Making the change through acute medical team education: Inpatient risk assessment of stable pulmonary embolism cases at high risk of deterioration
Introduction
The safety of optimal management of acute sub-massive or massive pulmonary embolism (PE) with thrombolytic agents remains unclear.1 Thrombolytic agents reduce mortality and improve right ventricular function, but increase the risk of major haemorrhage and stroke.2–4 Our project reviews current management of acute PE with evidence of myocardial necrosis and right ventricular strain, improving awareness by educating the medical teams and how best to investigate and treat such cases.
Method
A retrospective analysis of cases ICD-10 coded diagnoses of PE was carried out via data collected from diagnostic imaging reports, discharge summaries and case notes. Study cycles included the first cohort of 56 patients identified between August 2017 and July 2018, the second cohort of 91 patients between August 2018 and January 2019.

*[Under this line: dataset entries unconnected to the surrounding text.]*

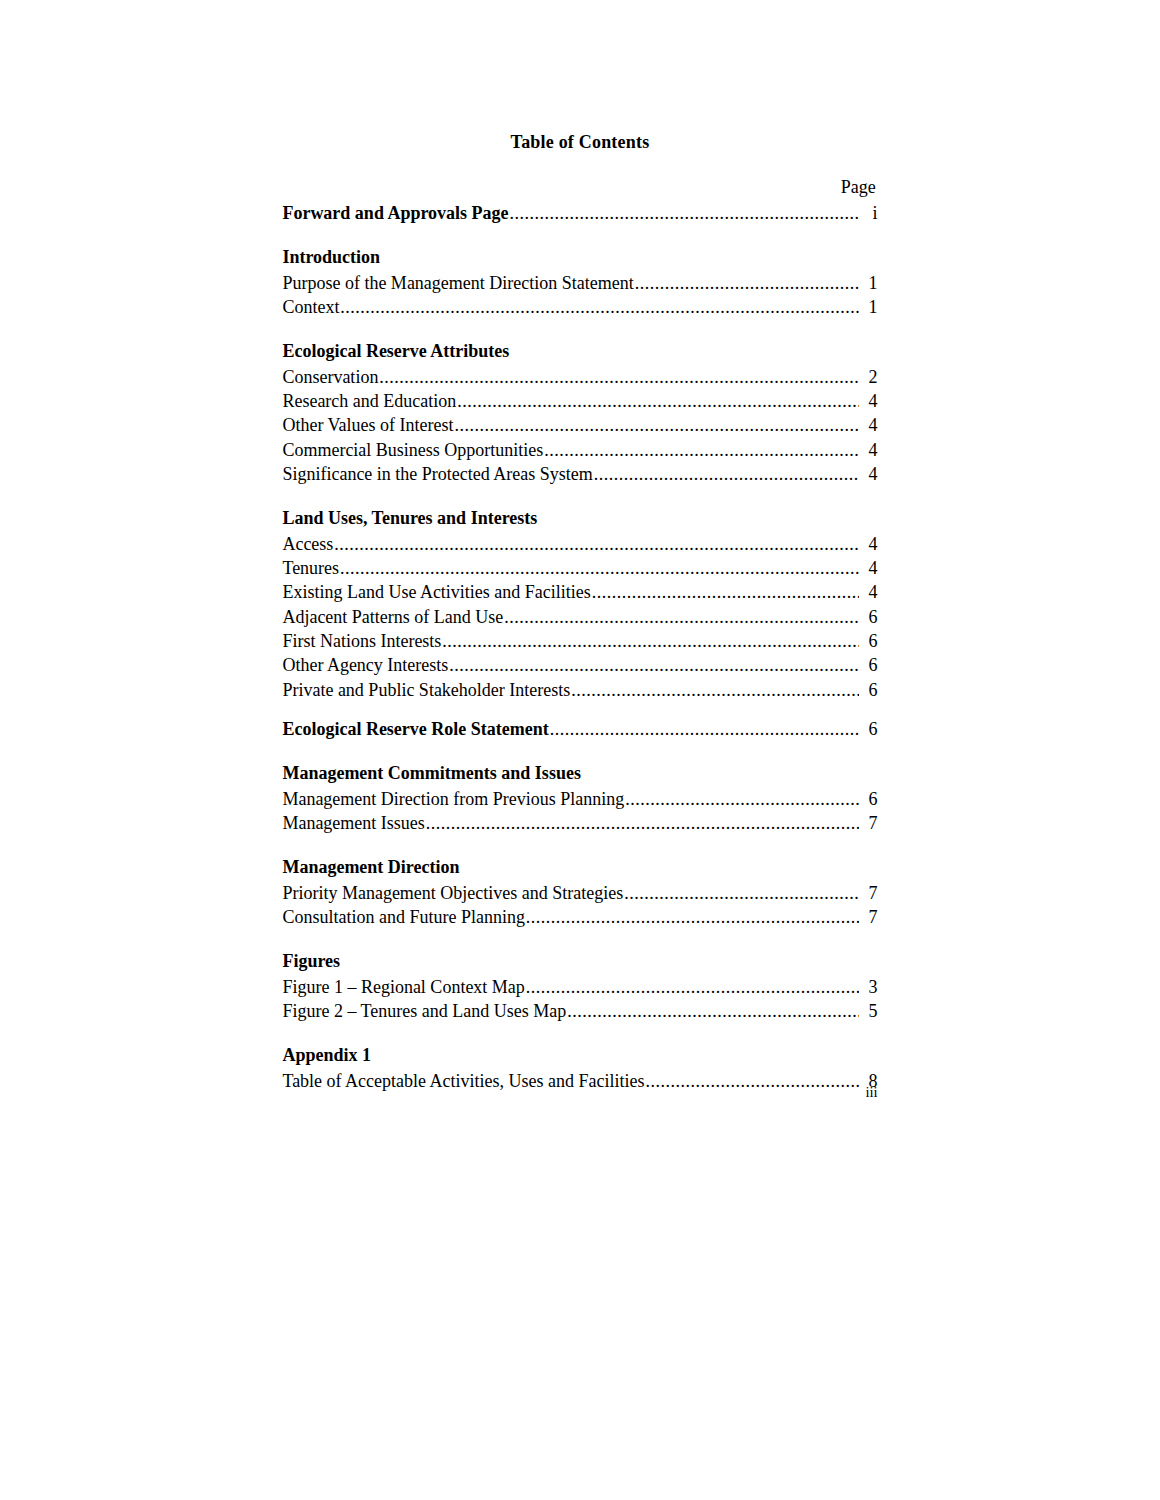Table of Contents
Page
Forward and Approvals Page ........................................................................................................... i
Introduction
Purpose of the Management Direction Statement .............................................................................. 1
Context ................................................................................................................................. 1
Ecological Reserve Attributes
Conservation ......................................................................................................................... 2
Research and Education ......................................................................................................... 4
Other Values of Interest ......................................................................................................... 4
Commercial Business Opportunities ..................................................................................... 4
Significance in the Protected Areas System ......................................................................... 4
Land Uses, Tenures and Interests
Access ................................................................................................................................... 4
Tenures ................................................................................................................................. 4
Existing Land Use Activities and Facilities .......................................................................... 4
Adjacent Patterns of Land Use ........................................................................................... 6
First Nations Interests ........................................................................................................... 6
Other Agency Interests ......................................................................................................... 6
Private and Public Stakeholder Interests ............................................................................. 6
Ecological Reserve Role Statement ............................................................................. 6
Management Commitments and Issues
Management Direction from Previous Planning ..................................................................... 6
Management Issues ................................................................................................................. 7
Management Direction
Priority Management Objectives and Strategies .................................................................... 7
Consultation and Future Planning ..................................................................................... 7
Figures
Figure 1 – Regional Context Map ..................................................................................... 3
Figure 2 – Tenures and Land Uses Map .......................................................................... 5
Appendix 1
Table of Acceptable Activities, Uses and Facilities ............................................................. 8
iii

Educational and quality improvement interventions included presentation of data to acute and general internal medical teams and regional venous thromboembolism multidisciplinary teams, departmental teaching sessions, review and upgrade of trust policy on use of thrombolytic agents in sub-massive or massive PE. Data points of concern included evidence of myocardial necrosis via serum high-sensitivity troponin I (HS Trop I), transthoracic echocardiography (TTE) or computed tomography pulmonary angiography (CTPA) evidence of right ventricular strain, documented use of thrombolytic agents and any complications.
Results
Patients with large clot burden were identified in 26/56 (46%) of cohort 1 cases and 55/91(60%) of cohort 2. Only 19 (33%) cases in cohort 1 and 62 (68%) in cohort 2 received HS Trop I investigation. TTE was completed in 9/56 (16%) of cases in cohort 1 and 17/91(18%) in cohort 2. These results indicate a poor initial utilisation of critical diagnostic investigations for risk stratifying acute PE. Following the quality improvement intervention described, we observed significant improvement in the post-PE use of HS Trop I but not in TTE uptake.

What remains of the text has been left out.